A survey of 40 Catholic priests in the Kansas City, Mo., area indicates that Bishop Robert Finn has lost the support of his priests since he was convicted earlier this year of failing to report child abuse by a priest in his diocese. Many priests and other critics have suggested that Finn resign. If he does not, the only way for him to be removed from office is for the pope to fire him. How common is it for a bishop to be fired?
Quite uncommon. As a rule, the Vatican avoids firing bishops outright, since doing so reflects poorly on the church and implies that it was a mistake for the pope to have appointed the fired bishop in the first place. In cases of conflict between the Vatican and a bishop, the Vatican usually pressures a problematic bishop to resign before resorting to actively dismissing him.

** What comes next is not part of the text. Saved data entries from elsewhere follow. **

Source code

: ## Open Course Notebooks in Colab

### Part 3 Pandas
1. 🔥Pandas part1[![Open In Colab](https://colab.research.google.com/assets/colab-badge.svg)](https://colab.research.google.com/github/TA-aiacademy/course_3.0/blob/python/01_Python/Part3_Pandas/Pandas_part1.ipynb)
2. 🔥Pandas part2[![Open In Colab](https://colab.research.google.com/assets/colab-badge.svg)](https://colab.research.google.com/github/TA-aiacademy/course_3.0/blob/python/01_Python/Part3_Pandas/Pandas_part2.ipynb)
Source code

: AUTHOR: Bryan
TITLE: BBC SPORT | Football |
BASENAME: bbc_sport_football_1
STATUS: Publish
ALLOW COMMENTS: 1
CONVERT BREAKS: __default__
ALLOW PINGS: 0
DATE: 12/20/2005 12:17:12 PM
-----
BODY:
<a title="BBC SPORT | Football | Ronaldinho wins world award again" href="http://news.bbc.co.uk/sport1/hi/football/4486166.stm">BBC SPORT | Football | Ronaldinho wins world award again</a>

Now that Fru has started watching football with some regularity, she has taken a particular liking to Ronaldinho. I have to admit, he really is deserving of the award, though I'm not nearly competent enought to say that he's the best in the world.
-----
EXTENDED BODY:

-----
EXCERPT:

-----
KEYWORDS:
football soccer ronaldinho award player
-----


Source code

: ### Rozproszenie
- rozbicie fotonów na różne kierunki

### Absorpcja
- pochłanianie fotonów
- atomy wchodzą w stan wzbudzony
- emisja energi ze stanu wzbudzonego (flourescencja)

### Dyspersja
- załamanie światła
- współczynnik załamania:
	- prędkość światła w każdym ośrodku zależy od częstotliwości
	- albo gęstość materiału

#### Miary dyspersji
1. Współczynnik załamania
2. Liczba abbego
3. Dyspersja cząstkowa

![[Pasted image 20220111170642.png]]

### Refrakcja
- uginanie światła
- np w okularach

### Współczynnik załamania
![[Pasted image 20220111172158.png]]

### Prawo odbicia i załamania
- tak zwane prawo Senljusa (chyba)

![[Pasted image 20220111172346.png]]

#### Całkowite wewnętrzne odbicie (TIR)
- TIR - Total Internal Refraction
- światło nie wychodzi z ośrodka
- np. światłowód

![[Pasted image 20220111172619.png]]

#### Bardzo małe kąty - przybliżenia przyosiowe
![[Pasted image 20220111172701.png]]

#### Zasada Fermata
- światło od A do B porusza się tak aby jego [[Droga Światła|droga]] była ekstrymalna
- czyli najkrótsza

In recent years, the most famous cases of bishops being fired by the Vatican have been cases of liberal bishops who question church doctrine. In 1995, Pope John Paul II fired Jacques Gaillot, the Bishop of Evreux in France, after Gaillot offered to bless gay couples, endorsed condom use and the abortion pill, and expressed support for the ordination of married priests. In a similar case in Australia last year, the bishop of Toowoomba, William Morris, was fired by Pope Benedict XVI five years after writing a letter to his parish suggesting that the church should consider ordaining women and married men. Pope Benedict XVI appears to have a more liberal attitude toward firing than his predecessor; he has also fired three other bishops (in Slovakia, Congo, and Italy) for financial mismanagement.
In cases like Finn's in which a bishop loses public support, the church has a history of not firing him. Cardinal Bernard Francis Law, who covered up extensive sexual abuse of children by priests, resigned as archbishop of Boston in 2002, but the Vatican continued to support him and appointed him archpriest of the Basilica di Santa Maria Maggiore in Rome in 2004.